The only documentary feature in the running for the Golden Lion, All the Beauty and the Bloodshed is a portrait of artist photographer and activist Nan Goldin.

Posted at 8:00 a.m.

Marc-Andre Lussier

Marc-Andre Lussier
The Press

All the Beauty and the Bloodshed : the story of a life

Realized in a very classic way by Laura Poitras (Citizenfour), this film takes as its starting point the recent action of the activist to denounce the company Purdue Pharma, owned by the Sackler family, very involved in the art world, for the large-scale production of the drug OxyContin, then that she was aware of the highly addictive nature of this painkiller. By retracing the life and career of the artist, who lived his youth in the 1960s and 1970s, Poitras also draws a parallel between the fights of today and those of yesterday, the action of Nan Goldin being strongly inspired by that of the Act Up movement in the midst of the AIDS crisis more than 30 years ago. The subject is very interesting, and still as relevant, but it is difficult to see how this feature film could end up on the charts. An out-of-competition presentation might have been better suited.
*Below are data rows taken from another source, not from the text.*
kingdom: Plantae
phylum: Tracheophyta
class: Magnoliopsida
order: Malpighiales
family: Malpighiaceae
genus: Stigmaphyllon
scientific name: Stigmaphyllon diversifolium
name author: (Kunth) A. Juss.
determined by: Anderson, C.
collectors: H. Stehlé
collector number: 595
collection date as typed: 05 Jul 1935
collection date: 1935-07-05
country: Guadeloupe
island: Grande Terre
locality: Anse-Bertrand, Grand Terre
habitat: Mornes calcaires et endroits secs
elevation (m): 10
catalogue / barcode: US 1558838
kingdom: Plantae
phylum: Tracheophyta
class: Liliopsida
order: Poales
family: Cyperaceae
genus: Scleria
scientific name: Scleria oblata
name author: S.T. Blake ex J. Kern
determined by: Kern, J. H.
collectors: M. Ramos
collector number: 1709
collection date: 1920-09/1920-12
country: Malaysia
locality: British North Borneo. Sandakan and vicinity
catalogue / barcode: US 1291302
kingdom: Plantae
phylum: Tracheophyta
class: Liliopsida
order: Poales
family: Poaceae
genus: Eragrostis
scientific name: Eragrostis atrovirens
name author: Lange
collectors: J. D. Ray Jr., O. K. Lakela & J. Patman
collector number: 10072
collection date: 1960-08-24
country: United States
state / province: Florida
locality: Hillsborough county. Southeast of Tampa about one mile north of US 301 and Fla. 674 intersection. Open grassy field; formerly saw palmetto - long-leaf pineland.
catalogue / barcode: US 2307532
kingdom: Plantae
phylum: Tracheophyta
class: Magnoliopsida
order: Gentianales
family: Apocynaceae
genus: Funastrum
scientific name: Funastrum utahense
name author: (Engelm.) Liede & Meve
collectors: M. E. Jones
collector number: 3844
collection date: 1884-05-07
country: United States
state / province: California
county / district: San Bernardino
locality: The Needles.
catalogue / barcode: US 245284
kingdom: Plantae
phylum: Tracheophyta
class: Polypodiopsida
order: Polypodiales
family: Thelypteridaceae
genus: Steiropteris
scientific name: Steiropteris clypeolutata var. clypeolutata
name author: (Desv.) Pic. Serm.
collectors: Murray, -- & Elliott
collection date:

Argentina, 1985 : as a duty of memory


PHOTO PROVIDED BY THE VENICE MOSTRA

Ricardo Darín and Peter Lanzani in Argentina, 1985by Santiago Miter

Awarded at Locarno in 2011 (The student) and at Cannes in 2015 (Grand Prize of the Critics’ Week thanks to The potato), filmmaker Santiago Miter continues in the political vein of his previous film (the cordillera) to recreate on screen one of the most important episodes in Argentina’s recent history. Starring Ricardo Darín and Peter Lanzani, Argentina, 1985 is inspired by the true story of Julio Strassera and Luis Moreno Ocampo, the two prosecutors at the heart of the famous trial of 1985. The day after the fall of the dictatorship, very high-ranking soldiers were then brought to justice for the crimes committed while they were in power. A bit like Costa-Gavras, a bit also in the way we borrow in Italian cinema, Santiago Miter evokes this orchestrated fight in a still tense climate, while democratic institutions are still fragile. Selected in official competition, this Argentinian production from Amazon Studios will be released on the Prime Video platform on October 21.